Scan the entries for the word "écologique". Every line that has it should be copied.

[Saved data entries]
━━━━

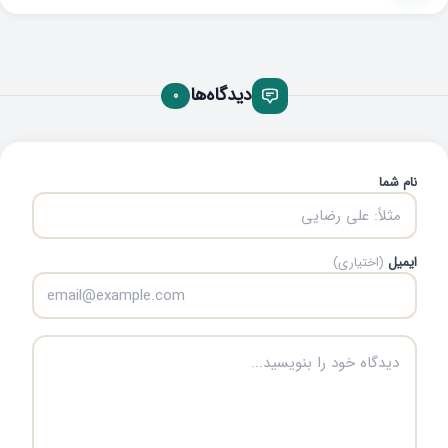
دیدگاه‌ها
0
نام شما
ایمیل
(اختیاری)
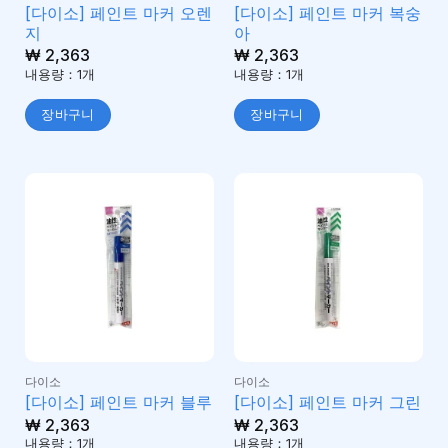
[다이소] 페인트 마커 오렌
[다이소] 페인트 마커 복숭
지
아
₩
2,363
₩
2,363
내용량：1개
내용량：1개
장바구니
장바구니
다이소
다이소
[다이소] 페인트 마커 블루
[다이소] 페인트 마커 그린
₩
2,363
₩
2,363
내용량：1개
내용량：1개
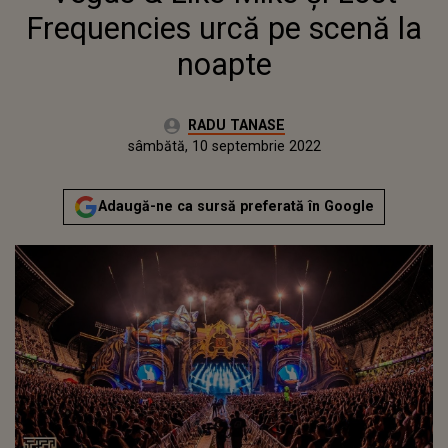
Frequencies urcă pe scenă la
noapte
Autor:
RADU TANASE
Publicat:
vineri, 10 septembrie 2021
Actualizat:
sâmbătă, 10 septembrie 2022
Adaugă-ne ca sursă preferată în Google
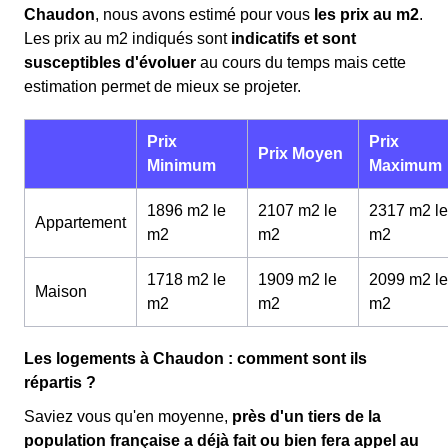
Chaudon
, nous avons estimé pour vous
les prix au m
2
.
Les prix au m
2
indiqués sont
indicatifs et sont
susceptibles d'évoluer
au cours du temps mais cette
estimation permet de mieux se projeter.
Prix
Prix
Prix Moyen
Minimum
Maximum
1896 m2 le
2107 m2 le
2317 m2 le
Appartement
m
2
m
2
m
2
1718 m2 le
1909 m2 le
2099 m2 le
Maison
m
2
m
2
m
2
Les logements à Chaudon : comment sont ils
répartis ?
Saviez vous qu'en moyenne,
près d'un tiers de la
population française a déjà fait ou bien fera appel au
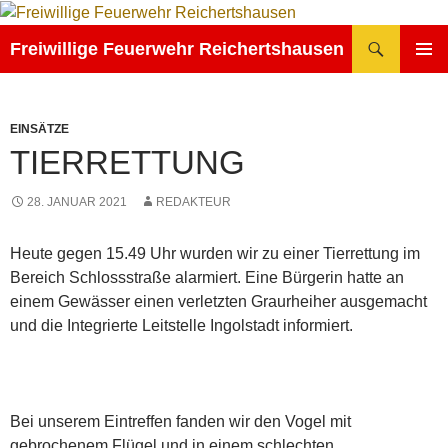
Zum
Inhalt
Suchen
Freiwillige Feuerwehr Reichertshausen
springen
PRIMÄR
MENÜ
EINSÄTZE
TIERRETTUNG
28. JANUAR 2021
REDAKTEUR
Heute gegen 15.49 Uhr wurden wir zu einer Tierrettung im
Bereich Schlossstraße alarmiert. Eine Bürgerin hatte an
einem Gewässer einen verletzten Graurheiher ausgemacht
und die Integrierte Leitstelle Ingolstadt informiert.
Bei unserem Eintreffen fanden wir den Vogel mit
gebrochenem Flügel und in einem schlechten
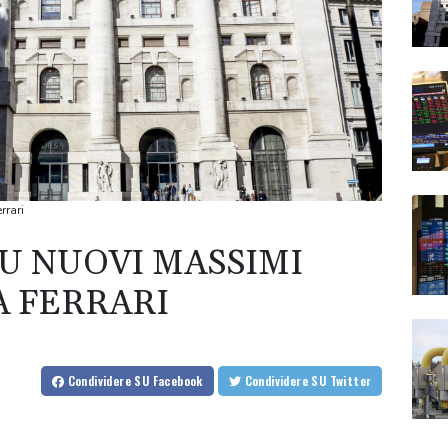
rrari
SU NUOVI MASSIMI
TA FERRARI
Condividere
SU Facebook
Condividere
SU Twitter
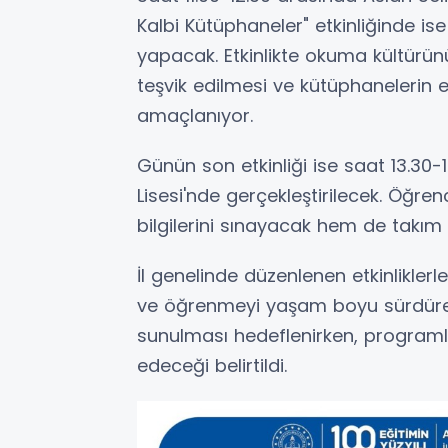
Kalbi Kütüphaneler" etkinliğinde is
yapacak. Etkinlikte okuma kültürünün
teşvik edilmesi ve kütüphanelerin e
amaçlanıyor.
Günün son etkinliği ise saat 13.30
Lisesi'nde gerçekleştirilecek. Öğre
bilgilerini sınayacak hem de takı
İl genelinde düzenlenen etkinlikler
ve öğrenmeyi yaşam boyu sürdüren 
sunulması hedeflenirken, programl
edeceği belirtildi.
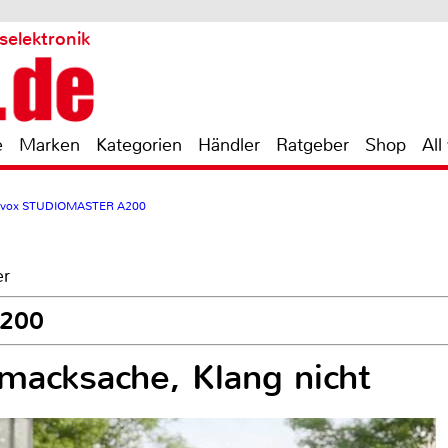
selektronik
e
Marken
Kategorien
Händler
Ratgeber
Shop
All
vox STUDIOMASTER A200
er
A200
macksache, Klang nicht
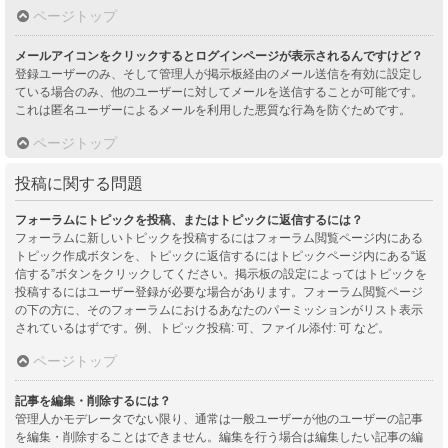
ページトップ
メールアイコンをクリックするとログインページが表示されるんですけど？
登録ユーザーのみ、そして管理人が掲示板経由のメール送信を有効に設定し
ている場合のみ、他のユーザーに対してメールを送信することが可能です。
これは匿名ユーザーによるメールを利用した悪質な行為を防ぐためです。
ページトップ
投稿に関する問題
フォーラムにトピックを投稿、またはトピックに返信するには？
フォーラムに新しいトピックを投稿するにはフォーラム閲覧ページ内にある
トピック作成ボタンを、トピックに返信するにはトピックページ内にある“返
信する”ボタンをクリックしてください。掲示板の設定によってはトピックを
投稿するにはユーザー登録が必要な場合があります。フォーラム閲覧ページ
の下の方に、そのフォーラムにおけるあなたのパーミッションがリスト表示
されているはずです。例、トピック投稿: 可、ファイル添付: 可 など。
ページトップ
記事を編集・削除するには？
管理人かモデレータでない限り、通常は一般ユーザーが他のユーザーの記事
を編集・削除することはできません。編集を行う場合は編集したい記事の編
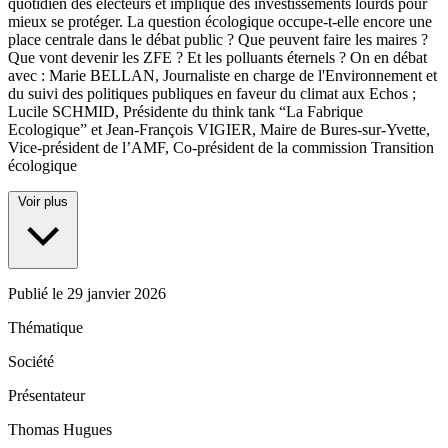
quotidien des électeurs et implique des investissements lourds pour
mieux se protéger. La question écologique occupe-t-elle encore une
place centrale dans le débat public ? Que peuvent faire les maires ?
Que vont devenir les ZFE ? Et les polluants éternels ? On en débat
avec : Marie BELLAN, Journaliste en charge de l'Environnement et
du suivi des politiques publiques en faveur du climat aux Echos ;
Lucile SCHMID, Présidente du think tank “La Fabrique
Ecologique” et Jean-François VIGIER, Maire de Bures-sur-Yvette,
Vice-président de l’AMF, Co-président de la commission Transition
écologique
Voir plus
Publié le
29 janvier 2026
Thématique
Société
Présentateur
Thomas Hugues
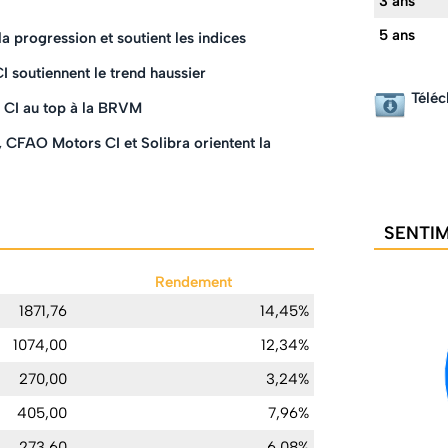
3 ans
5 ans
progression et soutient les indices
I soutiennent le trend haussier
Téléc
s CI au top à la BRVM
 CFAO Motors CI et Solibra orientent la
SENTIM
Rendement
1871,76
14,45%
1074,00
12,34%
270,00
3,24%
405,00
7,96%
273,60
6,08%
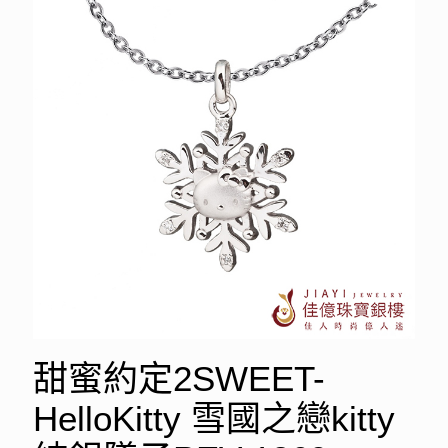
甜蜜約定2SWEET-
HelloKitty 雪國之戀kitty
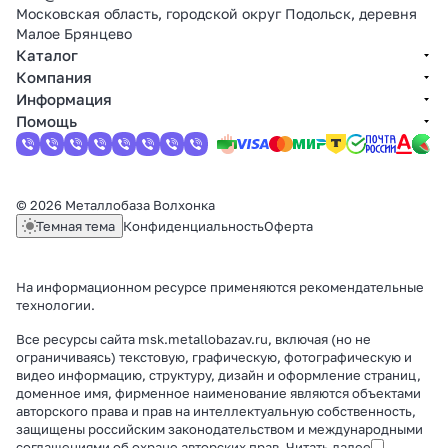
Московская область, городской округ Подольск, деревня
Малое Брянцево
Каталог
Компания
Информация
Помощь
© 2026 Металлобаза Волхонка
Темная тема
Конфиденциальность
Оферта
На информационном ресурсе применяются
рекомендательные
технологии
.
Все ресурсы сайта msk.metallobazav.ru, включая (но не
ограничиваясь) текстовую, графическую, фотографическую и
видео информацию, структуру, дизайн и оформление страниц,
доменное имя, фирменное наименование являются объектами
авторского права и прав на интеллектуальную собственность,
защищены российским законодательством и международными
соглашениями об охране авторских прав.
Читать далее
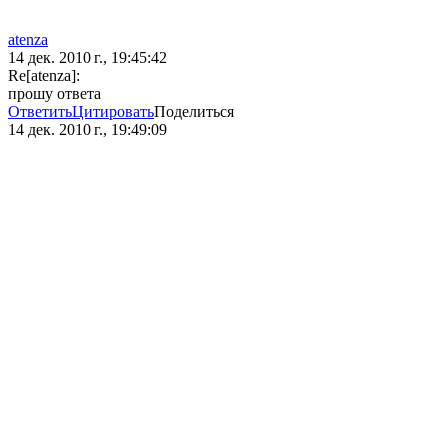
atenza
14 дек. 2010 г., 19:45:42
Re[atenza]:
прошу ответа
Ответить
Цитировать
Поделиться
14 дек. 2010 г., 19:49:09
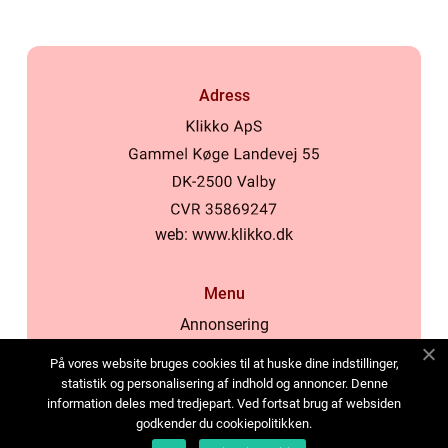
Adress
web:
www.klikko.dk
Menu
Annonsering
Om oss
På vores website bruges cookies til at huske dine indstillinger,
Cookies
statistik og personalisering af indhold og annoncer. Denne
information deles med tredjepart. Ved fortsat brug af websiden
Kontakta oss
godkender du cookiepolitikken.
Sitemap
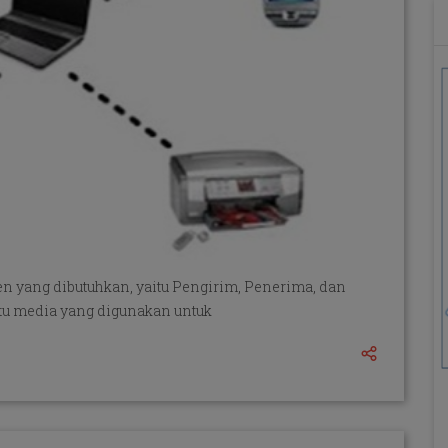
n yang dibutuhkan, yaitu Pengirim, Penerima, dan
tu media yang digunakan untuk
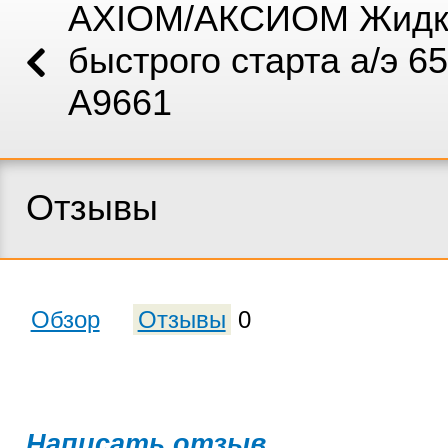
AXIOM/АКСИОМ Жидко
быстрого старта а/э 6
А9661
Отзывы
Обзор
Отзывы
0
Написать отзыв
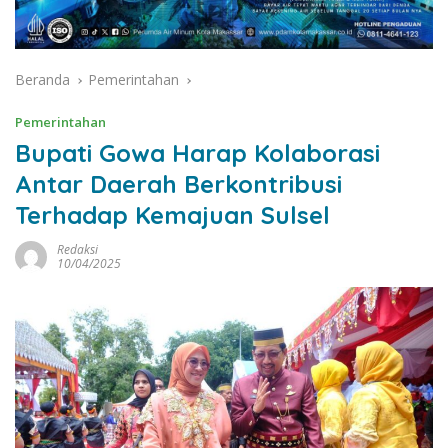
Beranda
Pemerintahan
Pemerintahan
Bupati Gowa Harap Kolaborasi
Antar Daerah Berkontribusi
Terhadap Kemajuan Sulsel
Redaksi
10/04/2025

━━━━

**Solution to the exercise**
mieux se protéger. La question écologique occupe-t-elle encore une
écologique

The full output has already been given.